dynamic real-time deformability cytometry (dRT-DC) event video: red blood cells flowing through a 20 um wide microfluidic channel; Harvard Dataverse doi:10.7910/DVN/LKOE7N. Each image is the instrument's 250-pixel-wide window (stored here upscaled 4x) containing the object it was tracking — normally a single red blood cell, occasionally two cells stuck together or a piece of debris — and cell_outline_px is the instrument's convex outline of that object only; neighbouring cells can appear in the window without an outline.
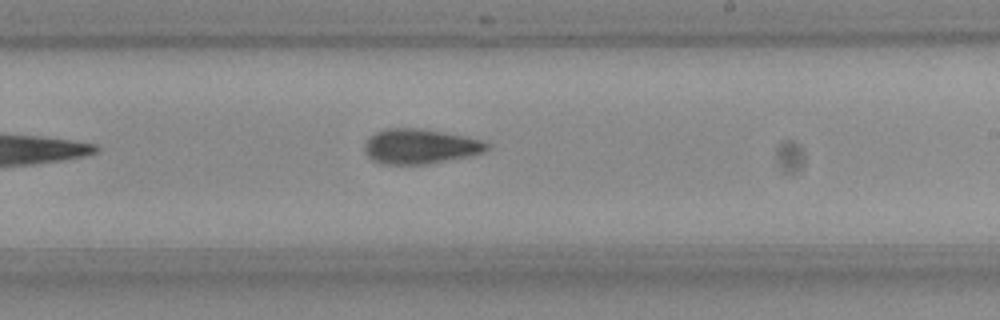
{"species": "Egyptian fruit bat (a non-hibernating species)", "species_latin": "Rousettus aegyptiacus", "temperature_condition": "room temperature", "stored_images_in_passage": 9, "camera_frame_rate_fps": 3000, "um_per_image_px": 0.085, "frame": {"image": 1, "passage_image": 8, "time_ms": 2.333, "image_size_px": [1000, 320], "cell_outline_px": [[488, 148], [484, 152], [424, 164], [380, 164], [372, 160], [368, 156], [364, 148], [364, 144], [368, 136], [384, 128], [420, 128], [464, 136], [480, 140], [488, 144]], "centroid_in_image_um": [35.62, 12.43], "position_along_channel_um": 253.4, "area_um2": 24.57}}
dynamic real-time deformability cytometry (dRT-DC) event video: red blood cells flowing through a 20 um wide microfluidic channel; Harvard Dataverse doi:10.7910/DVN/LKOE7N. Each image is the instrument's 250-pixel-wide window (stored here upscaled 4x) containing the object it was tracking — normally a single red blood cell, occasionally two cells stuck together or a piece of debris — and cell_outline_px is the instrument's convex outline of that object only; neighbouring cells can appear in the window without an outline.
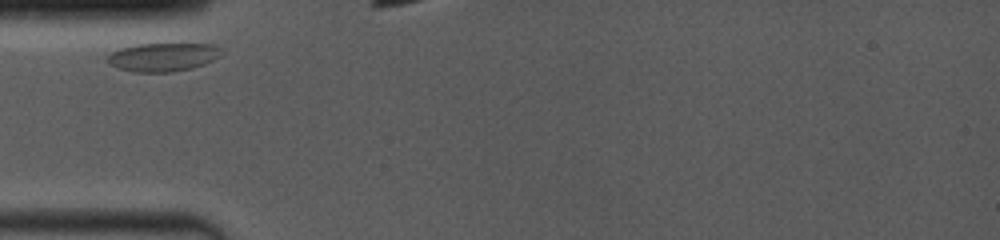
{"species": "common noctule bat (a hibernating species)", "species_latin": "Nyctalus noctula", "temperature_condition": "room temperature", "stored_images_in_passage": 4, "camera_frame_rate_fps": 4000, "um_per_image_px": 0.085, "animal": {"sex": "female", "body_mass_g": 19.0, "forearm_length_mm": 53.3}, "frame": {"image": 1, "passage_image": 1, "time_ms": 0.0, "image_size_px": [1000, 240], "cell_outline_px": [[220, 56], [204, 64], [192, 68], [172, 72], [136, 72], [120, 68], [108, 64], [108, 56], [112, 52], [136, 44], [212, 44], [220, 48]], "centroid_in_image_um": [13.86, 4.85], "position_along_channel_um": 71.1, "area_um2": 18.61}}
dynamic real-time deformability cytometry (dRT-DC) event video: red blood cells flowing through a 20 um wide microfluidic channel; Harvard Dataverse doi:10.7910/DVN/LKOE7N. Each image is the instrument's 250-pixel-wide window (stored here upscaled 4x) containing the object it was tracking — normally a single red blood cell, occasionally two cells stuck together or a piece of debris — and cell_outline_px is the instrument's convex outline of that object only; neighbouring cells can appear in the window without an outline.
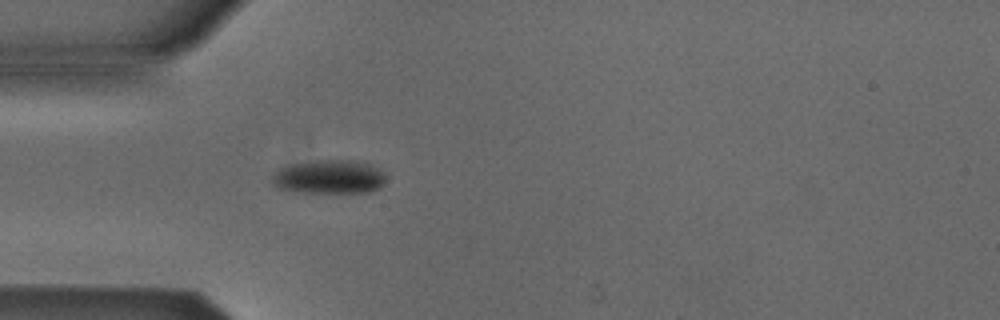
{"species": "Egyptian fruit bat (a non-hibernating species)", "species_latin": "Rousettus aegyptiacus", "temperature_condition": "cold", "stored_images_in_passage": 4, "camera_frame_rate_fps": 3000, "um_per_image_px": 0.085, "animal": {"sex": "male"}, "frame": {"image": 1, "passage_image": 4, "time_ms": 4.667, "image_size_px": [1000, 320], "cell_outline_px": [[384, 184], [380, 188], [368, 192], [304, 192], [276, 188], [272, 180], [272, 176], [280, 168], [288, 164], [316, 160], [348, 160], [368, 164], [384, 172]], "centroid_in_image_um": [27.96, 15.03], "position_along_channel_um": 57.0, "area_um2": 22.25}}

────────

PROBLEM TO WORK ON = Leave every image out, and retype the material exactly.

OUTPUT FOR THIS TASK =
dynamic real-time deformability cytometry (dRT-DC) event video: red blood cells flowing through a 20 um wide microfluidic channel; Harvard Dataverse doi:10.7910/DVN/LKOE7N. Each image is the instrument's 250-pixel-wide window (stored here upscaled 4x) containing the object it was tracking — normally a single red blood cell, occasionally two cells stuck together or a piece of debris — and cell_outline_px is the instrument's convex outline of that object only; neighbouring cells can appear in the window without an outline.
{"species": "Egyptian fruit bat (a non-hibernating species)", "species_latin": "Rousettus aegyptiacus", "temperature_condition": "room temperature", "stored_images_in_passage": 9, "camera_frame_rate_fps": 3000, "um_per_image_px": 0.085, "frame": {"image": 1, "passage_image": 8, "time_ms": 2.333, "image_size_px": [1000, 320], "cell_outline_px": [[488, 148], [484, 152], [424, 164], [380, 164], [372, 160], [368, 156], [364, 148], [364, 144], [368, 136], [384, 128], [420, 128], [464, 136], [480, 140], [488, 144]], "centroid_in_image_um": [35.62, 12.43], "position_along_channel_um": 253.4, "area_um2": 24.57}}
dynamic real-time deformability cytometry (dRT-DC) event video: red blood cells flowing through a 20 um wide microfluidic channel; Harvard Dataverse doi:10.7910/DVN/LKOE7N. Each image is the instrument's 250-pixel-wide window (stored here upscaled 4x) containing the object it was tracking — normally a single red blood cell, occasionally two cells stuck together or a piece of debris — and cell_outline_px is the instrument's convex outline of that object only; neighbouring cells can appear in the window without an outline.
{"species": "common noctule bat (a hibernating species)", "species_latin": "Nyctalus noctula", "temperature_condition": "room temperature", "stored_images_in_passage": 4, "camera_frame_rate_fps": 4000, "um_per_image_px": 0.085, "animal": {"sex": "female", "body_mass_g": 19.0, "forearm_length_mm": 53.3}, "frame": {"image": 1, "passage_image": 1, "time_ms": 0.0, "image_size_px": [1000, 240], "cell_outline_px": [[220, 56], [204, 64], [192, 68], [172, 72], [136, 72], [120, 68], [108, 64], [108, 56], [112, 52], [136, 44], [212, 44], [220, 48]], "centroid_in_image_um": [13.86, 4.85], "position_along_channel_um": 71.1, "area_um2": 18.61}}
dynamic real-time deformability cytometry (dRT-DC) event video: red blood cells flowing through a 20 um wide microfluidic channel; Harvard Dataverse doi:10.7910/DVN/LKOE7N. Each image is the instrument's 250-pixel-wide window (stored here upscaled 4x) containing the object it was tracking — normally a single red blood cell, occasionally two cells stuck together or a piece of debris — and cell_outline_px is the instrument's convex outline of that object only; neighbouring cells can appear in the window without an outline.
{"species": "Egyptian fruit bat (a non-hibernating species)", "species_latin": "Rousettus aegyptiacus", "temperature_condition": "cold", "stored_images_in_passage": 4, "camera_frame_rate_fps": 3000, "um_per_image_px": 0.085, "animal": {"sex": "male"}, "frame": {"image": 1, "passage_image": 4, "time_ms": 4.667, "image_size_px": [1000, 320], "cell_outline_px": [[384, 184], [380, 188], [368, 192], [304, 192], [276, 188], [272, 180], [272, 176], [280, 168], [288, 164], [316, 160], [348, 160], [368, 164], [384, 172]], "centroid_in_image_um": [27.96, 15.03], "position_along_channel_um": 57.0, "area_um2": 22.25}}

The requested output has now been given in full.